With the increase of cyberthreats, how are backup and recovery techniques rising to the challenge?

Today’s guest is W. Curtis Preston, the Chief Technical Evangelist at the data protection and management provider Druva. Also known in the industry as “Mr. Backup,” Curtis’ nearly 30 years of experience working in backup and recovery make him one of the foremost experts in the field.

On this episode of Future of Tech, Curtis talks in depth about the evolution of backup technology over the years and sheds light on what new challenges have arisen in the era of virtualization.

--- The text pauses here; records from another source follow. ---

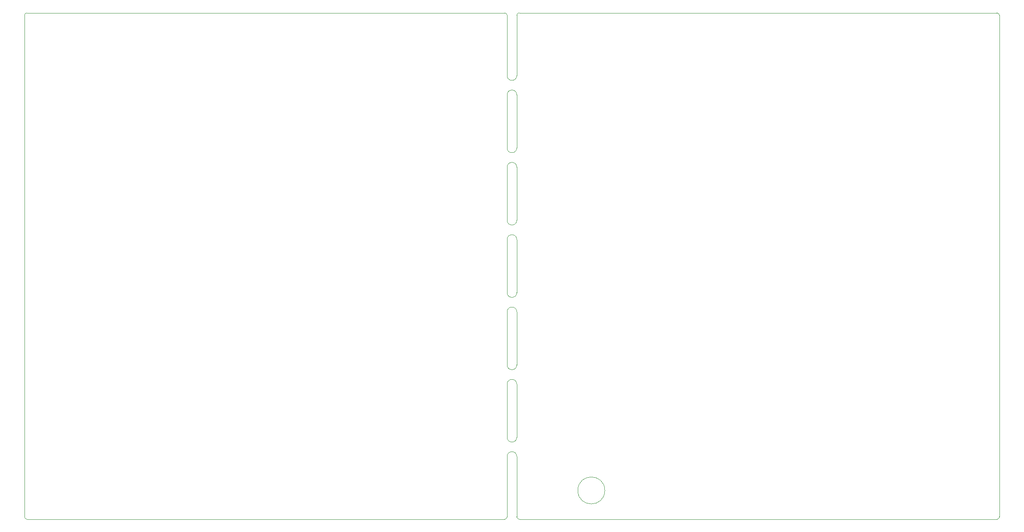
<source format=gm1>
%TF.GenerationSoftware,KiCad,Pcbnew,(6.0.0-0)*%
%TF.CreationDate,2022-05-14T19:45:40+01:00*%
%TF.ProjectId,magnum-drum-synth,6d61676e-756d-42d6-9472-756d2d73796e,r01*%
%TF.SameCoordinates,Original*%
%TF.FileFunction,Profile,NP*%
%FSLAX46Y46*%
G04 Gerber Fmt 4.6, Leading zero omitted, Abs format (unit mm)*
G04 Created by KiCad (PCBNEW (6.0.0-0)) date 2022-05-14 19:45:40*
%MOMM*%
%LPD*%
G01*
G04 APERTURE LIST*
%TA.AperFunction,Profile*%
%ADD10C,0.050000*%
%TD*%
G04 APERTURE END LIST*
D10*
X132000000Y-92000000D02*
X132000000Y-103000000D01*
X130000000Y-62000000D02*
X130000000Y-73000000D01*
X130000000Y-43000000D02*
G75*
G03*
X132000000Y-43000000I1000000J0D01*
G01*
X232000000Y-134500000D02*
X232000000Y-30500000D01*
X130000000Y-118000000D02*
G75*
G03*
X132000000Y-118000000I1000000J0D01*
G01*
X132000000Y-62000000D02*
X132000000Y-73000000D01*
X132000000Y-47000000D02*
G75*
G03*
X130000000Y-47000000I-1000000J0D01*
G01*
X130000000Y-122000000D02*
X130000000Y-134500000D01*
X132000000Y-77000000D02*
X132000000Y-88000000D01*
X132000000Y-107000000D02*
X132000000Y-118000000D01*
X150241000Y-129032000D02*
G75*
G03*
X150241000Y-129032000I-2794000J0D01*
G01*
X130000000Y-88000000D02*
G75*
G03*
X132000000Y-88000000I1000000J0D01*
G01*
X132500000Y-135000000D02*
X231500000Y-135000000D01*
X30000000Y-134500000D02*
G75*
G03*
X30500000Y-135000000I500001J1D01*
G01*
X132000000Y-134500000D02*
G75*
G03*
X132500000Y-135000000I500001J1D01*
G01*
X132000000Y-77000000D02*
G75*
G03*
X130000000Y-77000000I-1000000J0D01*
G01*
X132500000Y-30000000D02*
G75*
G03*
X132000000Y-30500000I1J-500001D01*
G01*
X130000000Y-92000000D02*
X130000000Y-103000000D01*
X30000000Y-30500000D02*
X30000000Y-134500000D01*
X30500000Y-135000000D02*
X129500000Y-135000000D01*
X132000000Y-122000000D02*
X132000000Y-134500000D01*
X231500000Y-30000000D02*
X132500000Y-30000000D01*
X130000000Y-73000000D02*
G75*
G03*
X132000000Y-73000000I1000000J0D01*
G01*
X130000000Y-103000000D02*
G75*
G03*
X132000000Y-103000000I1000000J0D01*
G01*
X132000000Y-30500000D02*
X132000000Y-43000000D01*
X130000000Y-43000000D02*
X130000000Y-30500000D01*
X232000000Y-30500000D02*
G75*
G03*
X231500000Y-30000000I-500001J-1D01*
G01*
X132000000Y-47000000D02*
X132000000Y-58000000D01*
X130000000Y-47000000D02*
X130000000Y-58000000D01*
X130000000Y-107000000D02*
X130000000Y-118000000D01*
X130000000Y-77000000D02*
X130000000Y-88000000D01*
X130000000Y-58000000D02*
G75*
G03*
X132000000Y-58000000I1000000J0D01*
G01*
X129500000Y-135000000D02*
G75*
G03*
X130000000Y-134500000I-1J500001D01*
G01*
X231500000Y-135000000D02*
G75*
G03*
X232000000Y-134500000I-1J500001D01*
G01*
X132000000Y-122000000D02*
G75*
G03*
X130000000Y-122000000I-1000000J0D01*
G01*
X30500000Y-30000000D02*
G75*
G03*
X30000000Y-30500000I1J-500001D01*
G01*
X132000000Y-62000000D02*
G75*
G03*
X130000000Y-62000000I-1000000J0D01*
G01*
X129500000Y-30000000D02*
X30500000Y-30000000D01*
X130000000Y-30500000D02*
G75*
G03*
X129500000Y-30000000I-500001J-1D01*
G01*
X132000000Y-92000000D02*
G75*
G03*
X130000000Y-92000000I-1000000J0D01*
G01*
X132000000Y-107000000D02*
G75*
G03*
X130000000Y-107000000I-1000000J0D01*
G01*
M02*

</source>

He also offers some candid advice to anyone interested in entering the backup industry, and it may not be what you’d expect. Enjoy the episode.

 Main Takeaways:

• The History of Backup: Drawing from nearly 30 years of experience, Curtis outlines the evolution of backup technology – from “tape” to the cloud – and the challenges that have arisen along the way. Though the industry has changed over the course of his career, he suggests that the challenging nature of the work has always been consistent. 
• The New Cyberattack Threat: Curtis describes that before the cloud, the damage to data centers was caused by temporary threats like fires, floods, and hurricanes. He explains that with the advent of the cloud came a new industry foe: cyberattackers. He asserts that containing cyber threats can be difficult because they persist throughout the recovery process. Despite cyber threats, Curtis insists that “virtualization and cloud both have allowed us to make all compute much more available [and] much more resilient in general than it was when I joined the industry.” 

• The Future of the Backup Business: According to Curtis, advancements in backup technology and design have lowered the demand for specialists in the field. He suggests that those interested in entering the industry should aim their attention toward “the cybersecurity element” which, he claims, “is going to be nothing but a growth industry.”

Key Quotes:

[07:31] “The problem the last year or two has been cyberattacks specifically against backups. Historically, ‘backups’ was in the corner and nobody really thought about it, and certainly neither did the cyberattacker. Cyberattackers are not new, but the idea of someone in the cyberspace directly targeting your backups to either use them to steal data, to exfiltrate data and use it to attack your company, to hold your data for ransom in that way, or to encrypt them in the same way that they encrypt the primary so that you then have to pay the ransom [is].”

[21:04] “The idea that you could have an RTO – a recovery time objective – of 20 minutes for thousands of VMs is, I think, phenomenal… When you go back… I was at a bank with, I'm going to say, we had like four or five hundred servers. The idea of recovering those four or five hundred servers in anything less than a couple of weeks would be unheard of. Now, if all those servers are virtualized using the cloud and advanced technology, you can recover your entire environment in 15 to 20 minutes and only lose about an hour's worth of data.”

[23:25] “Let's go back to... [the year] 2000… I'd been in IT for seven years at this point. What we thought about was hurricanes and floods and earthquakes and fires. What all of those have in common is [that] when the event has destroyed your data center, the thing that destroyed your data center is now gone. The fire has been put out, the flood has receded, the hurricane has moved on, et cetera. With a cyber recovery, that isn't the case. You need to recover your data center in the middle of the hurricane. The hurricane is still hitting your data center, meaning… the cyber attack is ongoing.”

[26:38] “I will take the security of the average cloud vendor or the average SaaS vendor over the security of the average data center any day of the week. I'm not saying you can't have better security or good security in a data center. I'm just saying that for the cloud it's do-or-die. If they don't have a solid cybersecurity plan, they basically go out of business.”

[40:29] “What has driven the backup design, I'd say more than anything, is that the things that we're backing up keep changing… So, that's why I'm saying VMware messed it up, the cloud, messed it up, [and] the latest thing to mess things up has been Kubernetes and containers… That again turned backup on its head and everybody's playing catch-up.”